▶ **Your instructions**
Copy the material below word for word, all of it, and omit the pictures from your copy.

▶ **Listed records**
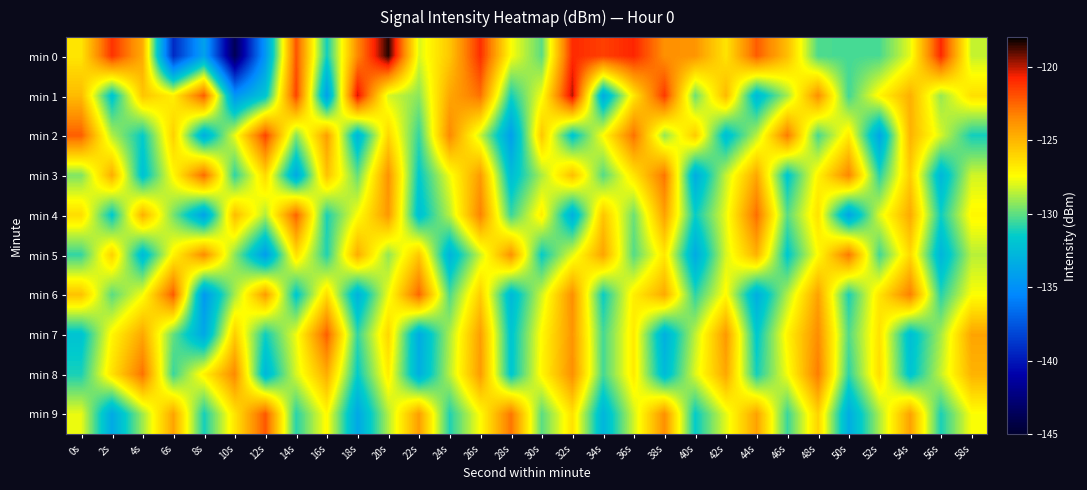

Rank the series at 12s from highest to lowest value.

min 2, min 9, min 6, min 3, min 4, min 7, min 1, min 8, min 5, min 0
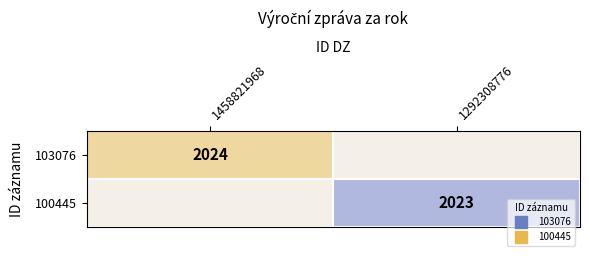

Rank the categories by 103076 value from highest to lowest.

1458821968, 1292308776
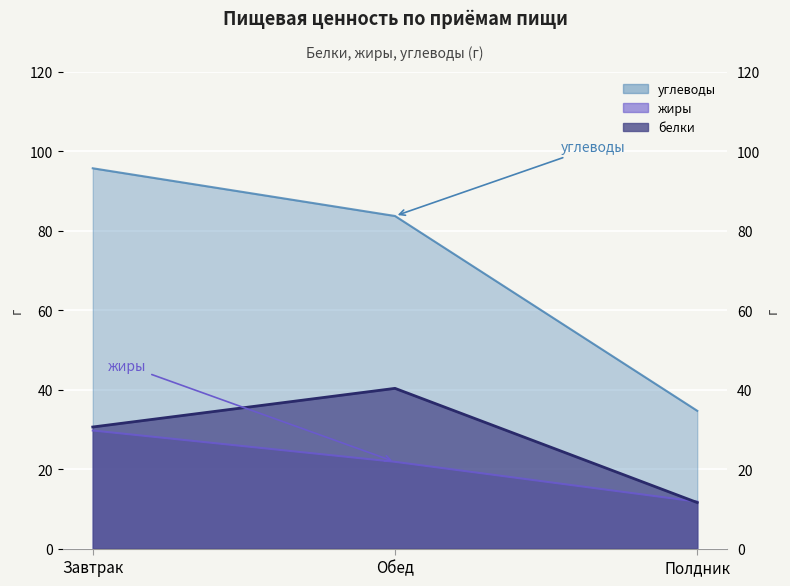

Where does the углеводы series first go above 83?

Завтрак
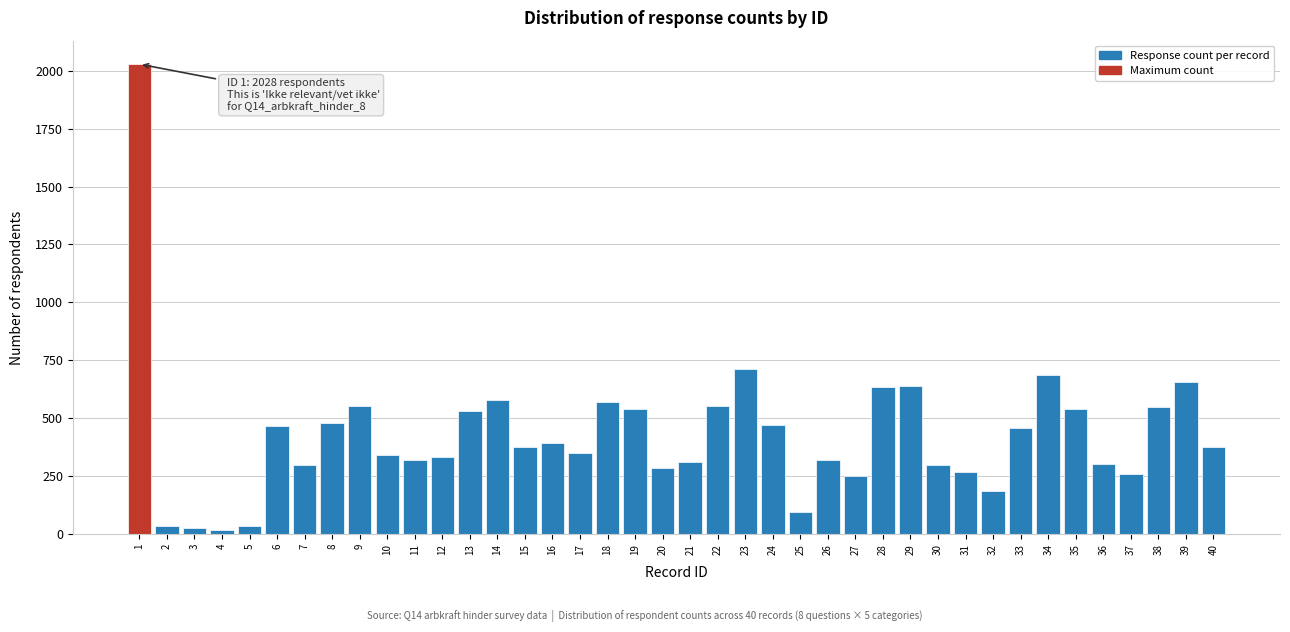

The value at 29 is 1006. True or false?

False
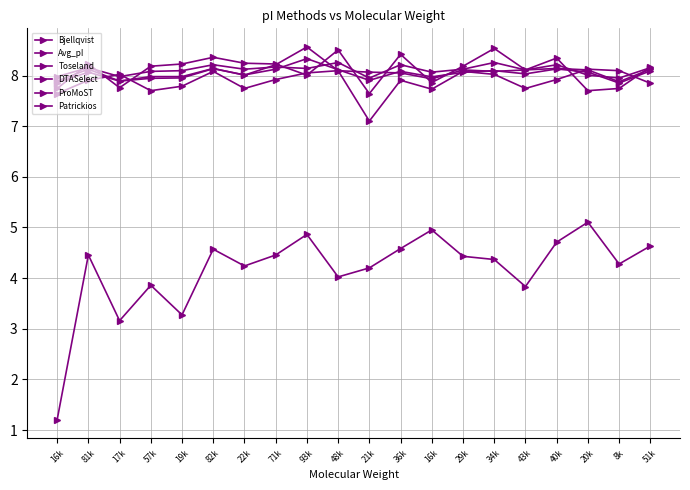

Count the number of categories in the chart.

20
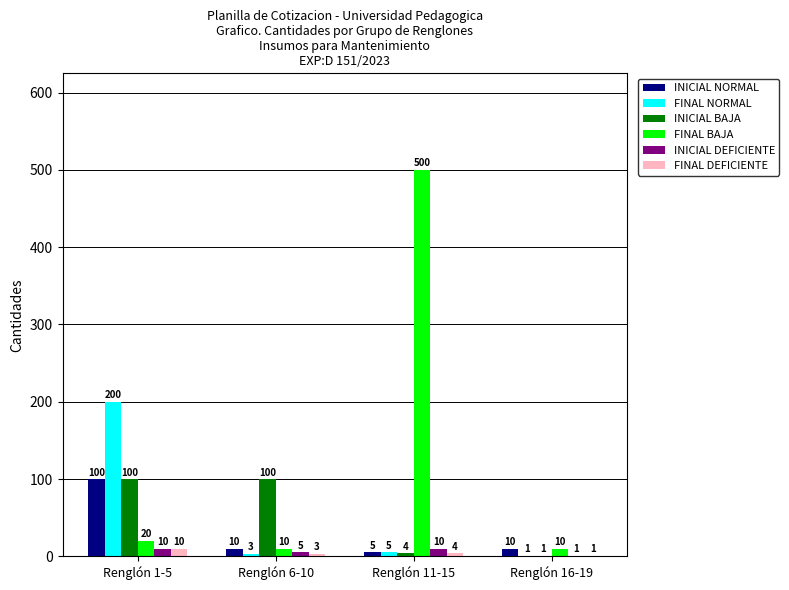

What is the sum of all FINAL DEFICIENTE values?

18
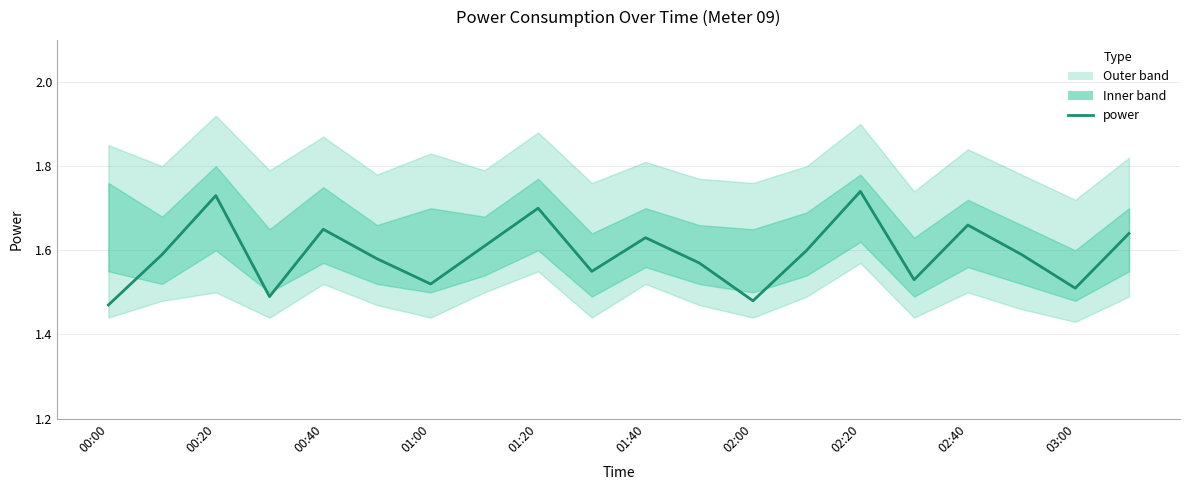

Does the chart display data point markers on the line(s)?

No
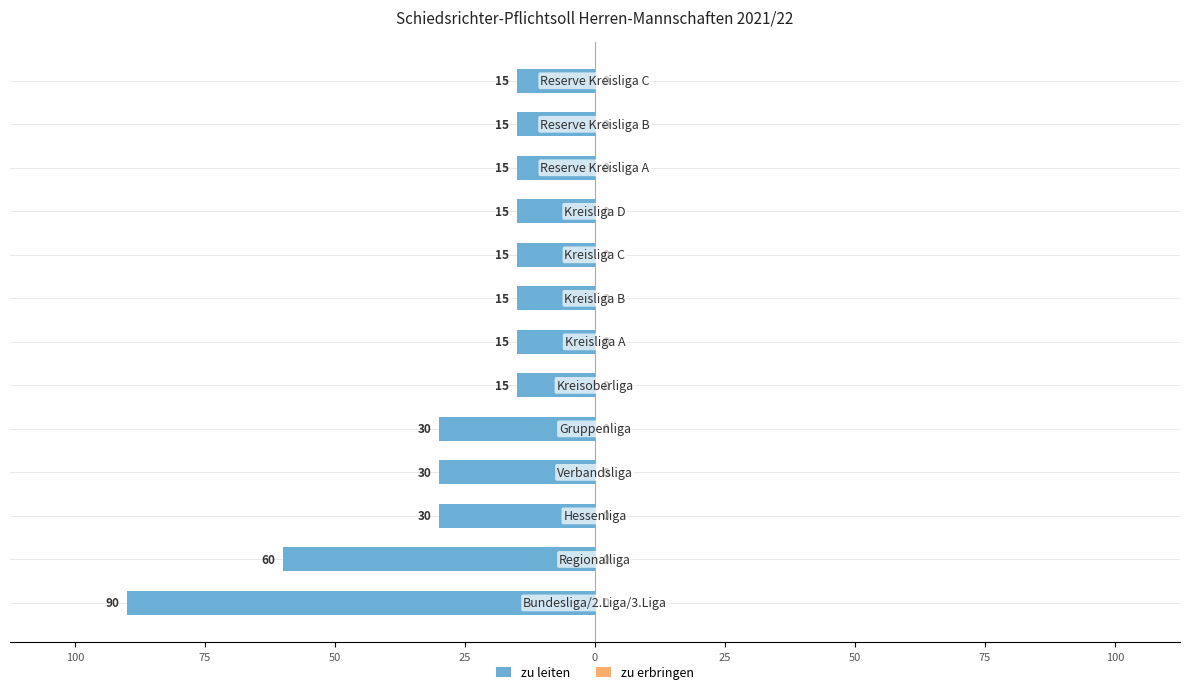

Does the chart contain any negative values?

Yes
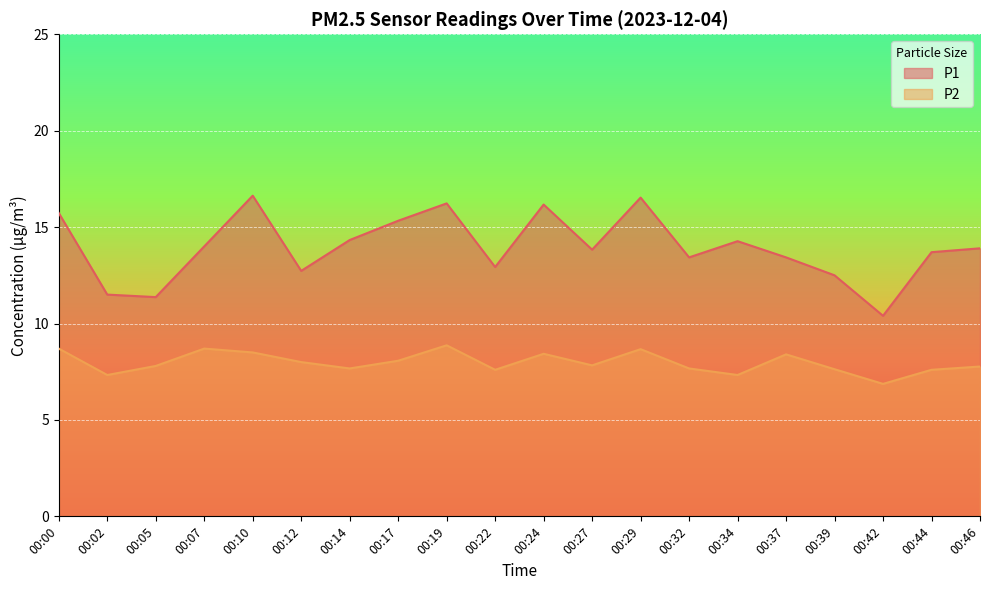

What is the total value across all series at 00:05?

19.2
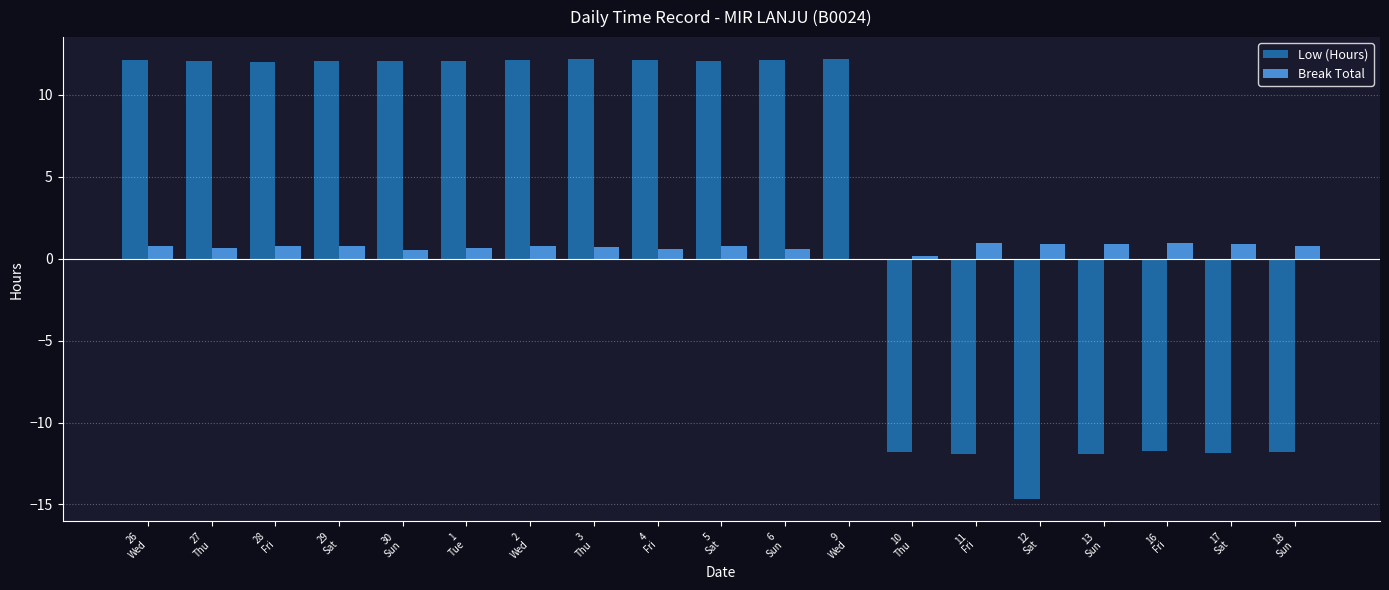

Which series has the largest total across all categories?

Low (Hours)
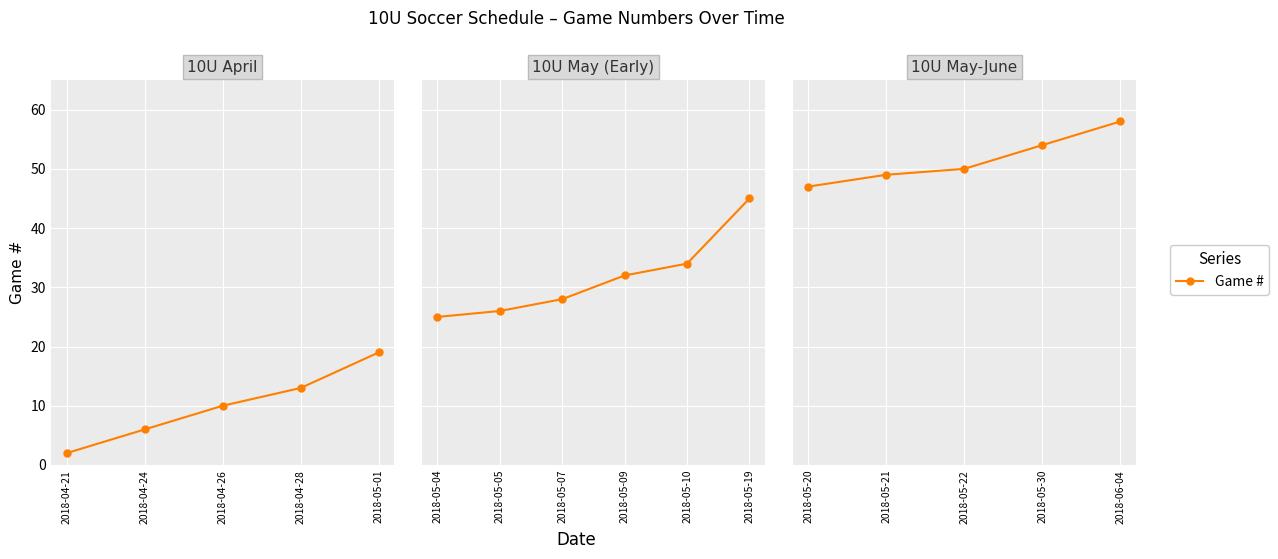

How many lines are shown in the chart?

1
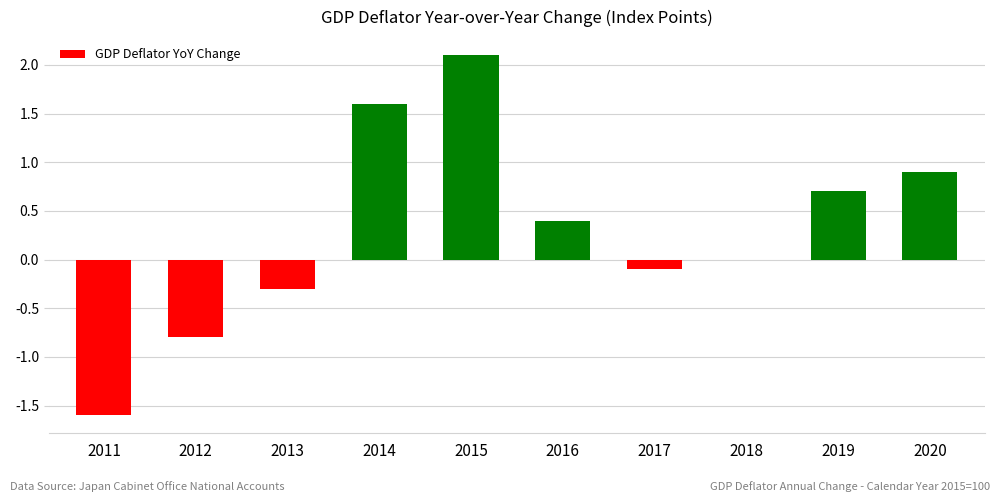

Where does the data first go above 0?

2014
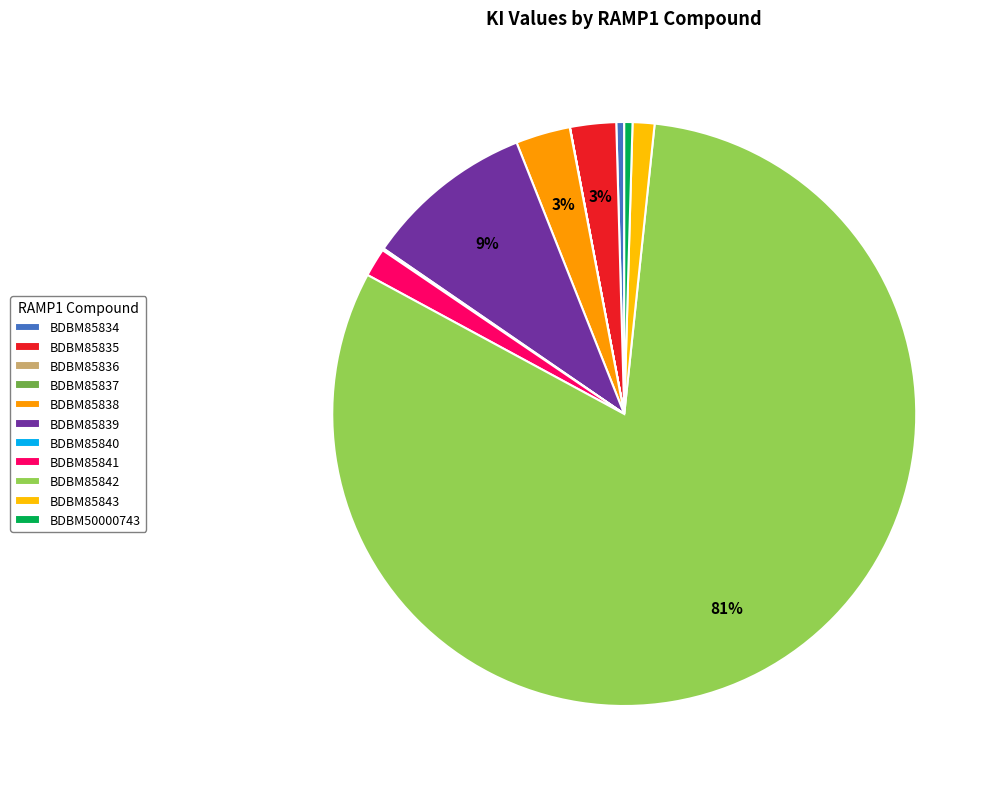

What is the smallest slice in the pie chart?

BDBM85836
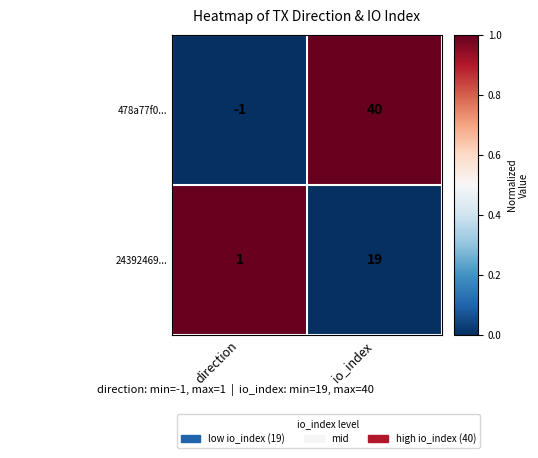

Is it true that 478a77f0... equals -1 at direction?

True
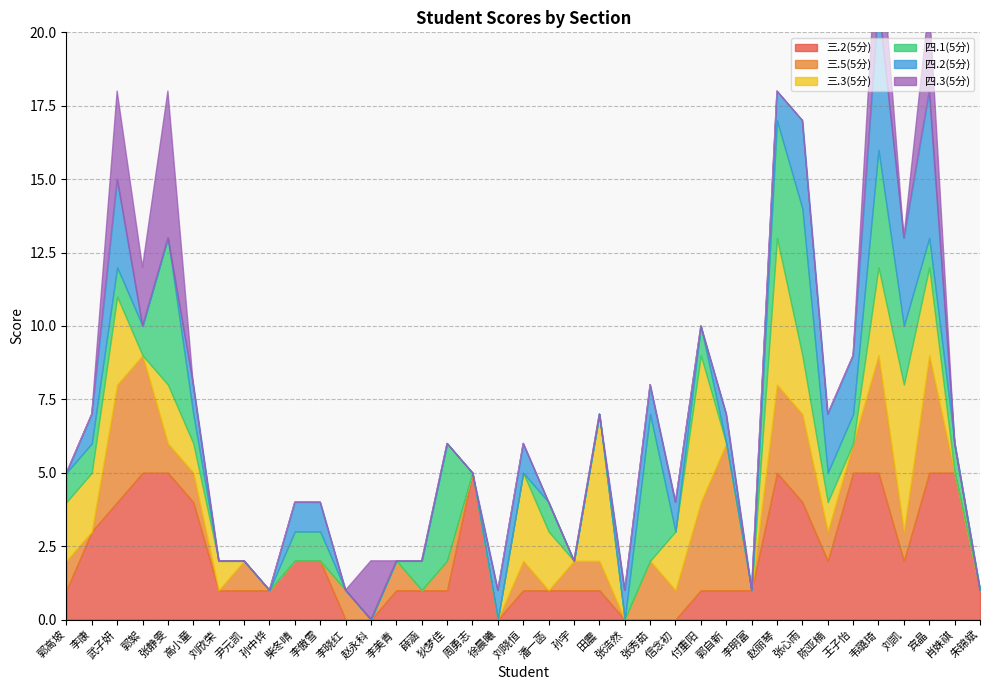

How many data points does each series have?

37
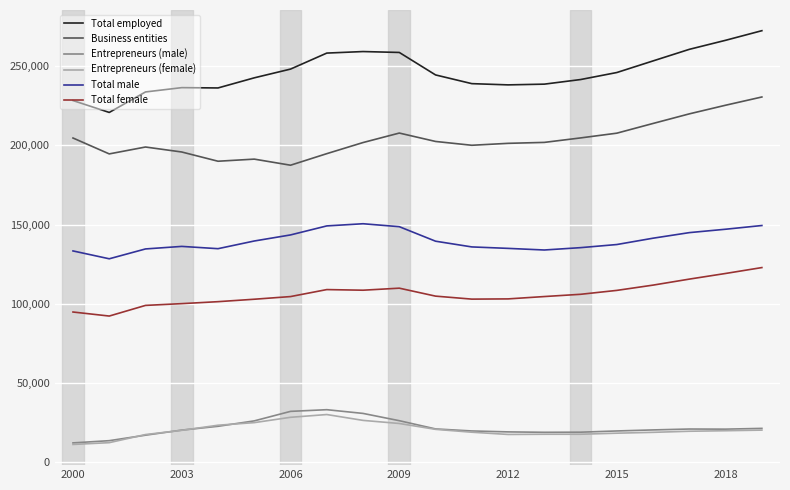

What is the smallest value displayed?

11324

▶ **Result of the exercise**
Rank the series at 12s from highest to lowest value.

min 2, min 9, min 6, min 3, min 4, min 7, min 1, min 8, min 5, min 0

Rank the categories by 103076 value from highest to lowest.

1458821968, 1292308776

Where does the углеводы series first go above 83?

Завтрак

The value at 29 is 1006. True or false?

False

Count the number of categories in the chart.

20

What is the sum of all FINAL DEFICIENTE values?

18

Does the chart display data point markers on the line(s)?

No

Does the chart contain any negative values?

Yes

What is the total value across all series at 00:05?

19.2

Which series has the largest total across all categories?

Low (Hours)

How many lines are shown in the chart?

1

Where does the data first go above 0?

2014

What is the smallest slice in the pie chart?

BDBM85836

Is it true that 478a77f0... equals -1 at direction?

True

How many data points does each series have?

37

What is the smallest value displayed?

11324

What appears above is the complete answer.